Towards the end of the 16th Century, after the death of Tycho Brahe, Johannes Kepler, pictured above, was — perhaps along with Galileo — the foremost astronomer in all of Europe. Much like Galileo, Kepler was intimately familiar with the work of Copernicus, and recognized how beautiful the possibility of a heliocentric Universe was.
After all, it could explain the retrograde motion of the planets — how some planets appeared to reverse direction with respect to the fixed stars — in their motion from night-to-night!
Instead of a stationary Earth, where the planets orbit the Earth in a superposition of circular orbits, occasionally reversing course and appearing to move backwards, the heliocentric model had the outer planets (Mars, Jupiter, Saturn, etc.) move backwards because the Earth, in its faster orbit around the Sun, overtook the outer planets in their position! (Mars, for those of you astutely watching it, is finishing up its retrograde motion as I write this!)
This is nearly a hundred years before Newton’s gravity, so there was the great question of how these orbits came to be. And Kepler’s idea was nothing short of genius. Sheer, unbridled, and beautiful genius.
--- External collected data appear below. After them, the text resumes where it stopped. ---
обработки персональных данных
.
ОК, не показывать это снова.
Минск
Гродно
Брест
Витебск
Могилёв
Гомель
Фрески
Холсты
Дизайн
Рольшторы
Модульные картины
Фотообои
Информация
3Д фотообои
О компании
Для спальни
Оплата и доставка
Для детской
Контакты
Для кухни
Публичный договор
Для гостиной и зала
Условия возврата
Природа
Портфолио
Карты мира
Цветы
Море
Envisioning the six planets as being supported by the five Platonic solids with spheres inscribed/circumscribed upon them, the orbits would be defined by the circumferences of these spheres. It was a beautiful idea, with very explicit predictions for the ratios of the scales of the planetary orbits. Because there are only five Platonic solids and were only (at the time) six planets, this scheme was beautiful, compelling, and created an incredible buzz amongst scholars.
But unlike Galileo, Kepler had access to the finest data in the world: the observations of his predecessor, Tycho Brahe. And the data simply did not agree with Kepler’s theory. The orbits were all wrong.
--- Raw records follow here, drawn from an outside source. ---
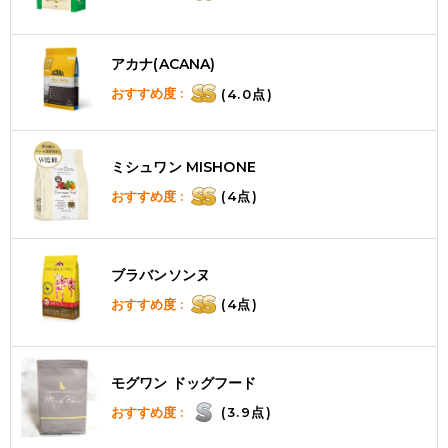
アカナ(ACANA)
おすすめ度 :
(4.0点)
ミシュワン MISHONE
おすすめ度 :
(4点)
ブラバンソンヌ
おすすめ度 :
(4点)
モグワン ドッグフード
おすすめ度 :
(3.9点)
Not by that much, mind you, but by enough that it clearly didn’t fit. At the time, there was tremendous prejudice in favor of the circle being the only acceptable shape for an orbit, but — ever the scientist — Kepler followed the data to its logical conclusion. He even rejected his beautiful Mysterium Cosmographicum, creating, instead, the model we use today.
They’re not circles, or a superposition of a number of circles at all; the orbits are ellipses! Planets move around the Sun with the Sun at one focus of an ellipse; the first of Kepler’s three laws of planetary motion!
And so Kepler was able to throw away the most beautiful idea he ever had, and in place of it, discover the way the Universe actually worked. And that’s my favorite example of defeating your own confirmation bias; from more than 400 years ago! That’s the reward of being honest with yourself, one of the most difficult things, apparently, for us, as humans, to do.
So let me ask you; what’s your favorite example, from your own life, of when you changed your mind on an issue, based on the new evidence that you learned and couldn’t ignore?